In the present study, smoking and alcohol abuse were found in 41.25 and 42.50% of HIV-TB co-infected patients, respectively. Parrikar et al. found similar results with 54 and 19.9% of co-infected patients being alcohol consumers and smokers, respectively [10]. There are high chances of HIV treatment default among alcoholics, thereby increasing the risk of TB infection in them and smoking is an independent known risk factor for TB infection.
Baseline CD4 values of HIV-TB co-infected patients were significantly lower (χ^2^=27.266; P<0.001) than those of HIV-only patients. A meta-analysis from Ethiopia also found a significant association among low CD4 counts, advanced HIV stage as per WHO guidelines and HIV-TB co-infection [7]. TB infection may be the cause or effect of lower CD4 counts. Higher immunosuppression in people living with HIV possibly leads to increased vulnerability to TB infection, or co-infection with TB leads to further decrease in immunity and CD4 counts in HIV positives. Hence, intensifying surveillance of TB among HIV positives and of HIV among TB patients is urgently required.

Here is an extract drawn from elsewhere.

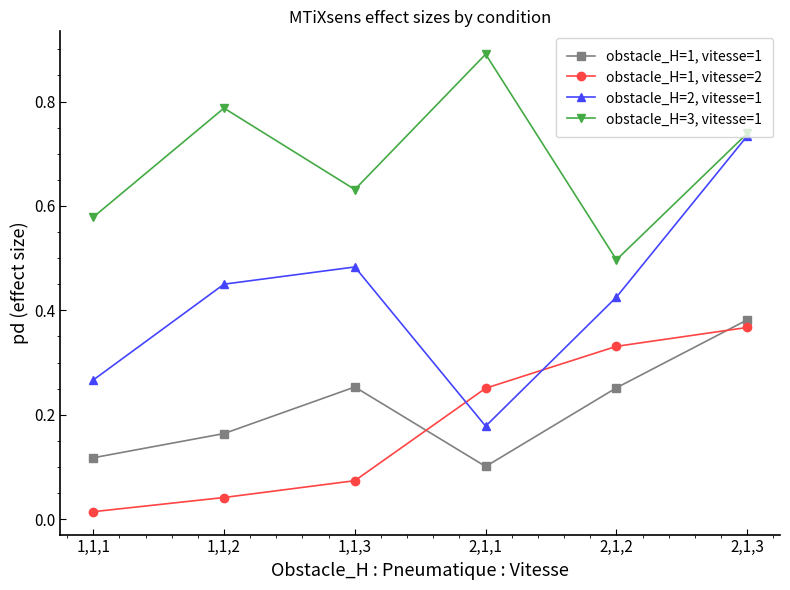

Which category has the highest value in the obstacle_H=1, vitesse=2 series?

2,1,3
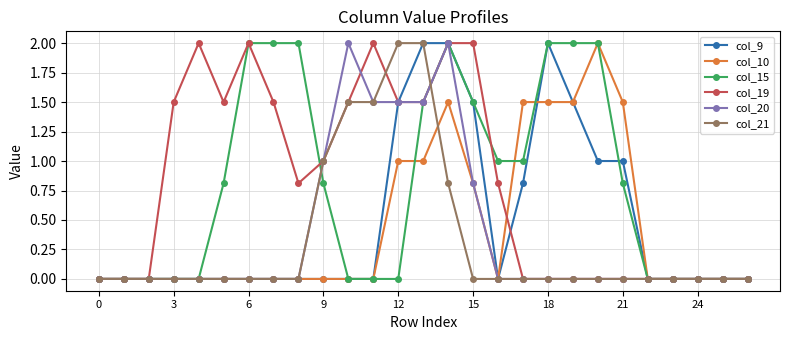

What is the maximum value for col_15?

2.0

When the follow-up CD4 counts were compared with the baseline values, a statistically significant increase was observed in both the groups, HIV-TB co-infected patients and HIV-only patients. This phenomenon has also been observed in previous studies [89]. But when the two groups were compared, the increment in HIV-only patients was found to be statistically higher than that in HIV-TB co-infected patients. A study done on the kinetics of CD4 count among the two groups showed that at 5 years after the initiation of ART, the median CD4 counts were significantly lower in HIV-TB co-infected patients. They also concluded that TB slows the rate of recovery of CD4 counts during the first 6 months after ART initiation [30]. Further prospective studies with a larger sample size should be conducted for a better understanding of the CD4 count profile among the HIV-only and HIV-TB co-infected population.
Conclusion
To conclude, the main findings of this study are a frequency of 13.96% of HIV-TB co-infection among HIV positives, co-infection being more common among younger age group, in males, literate people and those belonging to higher socio-economic status. Also, a significant rise in CD4 counts was observed in both the groups receiving ART, but the rise was significantly higher among the HIV-only group as compared to the HIV-TB co-infection group. Therefore, further prospective studies with a larger sample size are needed for a better understanding of the impact of TB on CD4 count profile.